27 de febrero de 2026 Viernes I Semana de Cuaresma
“Si, pues, al presentar tu ofrenda en el altar te acuerdas entonces de que un hermano tuyo tiene algo contra ti, deja tu ofrenda allí, delante del altar, y vete primero a reconciliarte con tu hermano; luego vuelves y presentas tu ofrenda»” Mateo 5,20-26
No es posible tener odio al hermano y participar en la Eucaristía, sacramento del Amor. “Expulse el amor de la humildad el espíritu de la soberbia, fuente de todo pecado, y mitigue la mansedumbre a los que infla el orgullo. Los que con sus ofensas han exasperado los ánimos, reconciliados entre sí, busquen entrar en la unidad de la concordia. No volváis mal por mal, sino perdonaos mutuamente, como Cristo nos ha perdonado. Suprimid las enemistades humanas con la paz...” (San León Magno).

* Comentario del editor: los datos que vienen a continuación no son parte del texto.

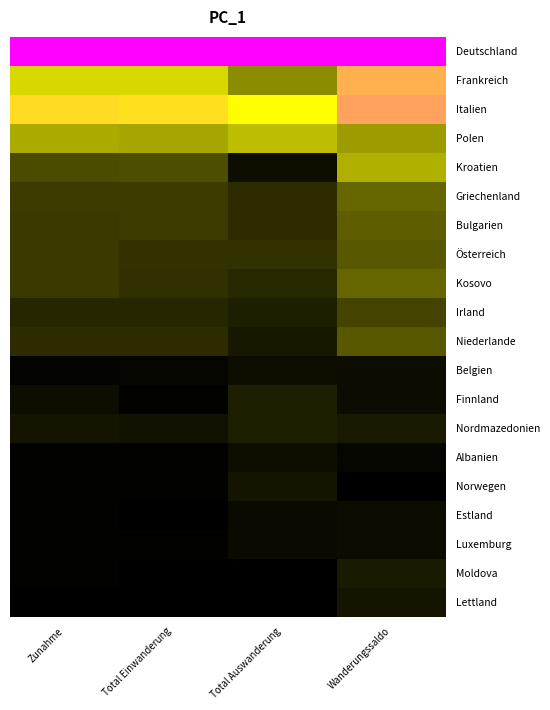

What is the total value across all series at Zunahme?

3.2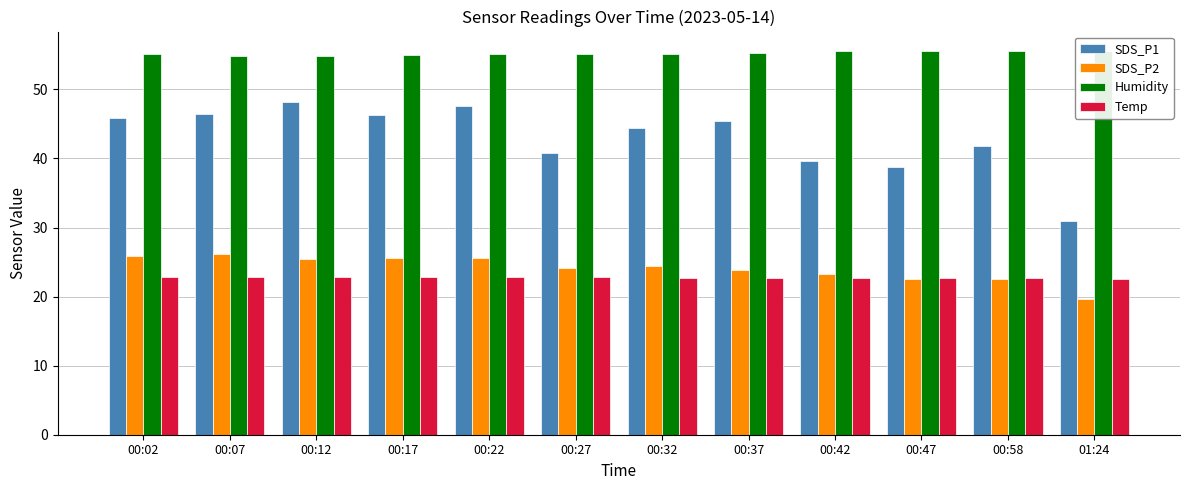

What is the label of the 1st bar from the left?

00:02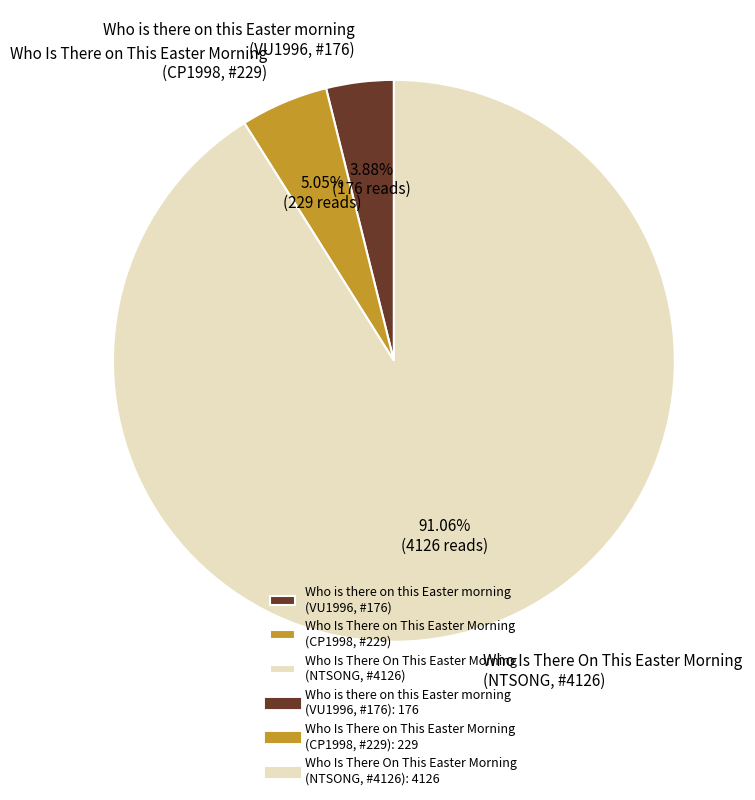

What is the smallest slice in the pie chart?

Who is there on this Easter morning (VU1996, #176)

Dos hermanitos vestidos de forma harapienta, uno de cinco años y el otro de diez, iban pidiendo un poco de comida por las casas. Nadie les daba… hasta que una señora les dio una lata de leche. Se sentaron los dos en la acera. El más pequeño le dijo al de diez años: "tú eres el mayor, toma primero” ... y lo miraba relamiéndose. Se lleva la lata a la boca y simulando que bebía, apretaba los labios fuertemente para que no le entrase ni una sola gota de leche. Después decía al hermano: "Ahora es tu turno. Sólo un poquito." Y el hermanito, dando un trago exclamaba: "¡Está sabrosa!" "Ahora yo", dice el mayor. Y llevándose a la boca la latita, ya medio vacía, no bebía nada. "Ahora tú", "Ahora yo", "Ahora tú", "Ahora yo"... Y, después de varios tragos, el menor se acababa toda la leche... él solito. El mayor comenzó a cantar, a danzar, a jugar fútbol con la lata vacía de leche. Estaba radiante, con el estómago vacío, pero con el corazón rebosante de alegría. Podemos aprender una gran lección: "Quien da es más feliz que quien recibe." ¿Cómo podrías hoy encontrar un poco de esta "felicidad" y hacer la vida de alguien mejor, con más "gusto de ser vivida"?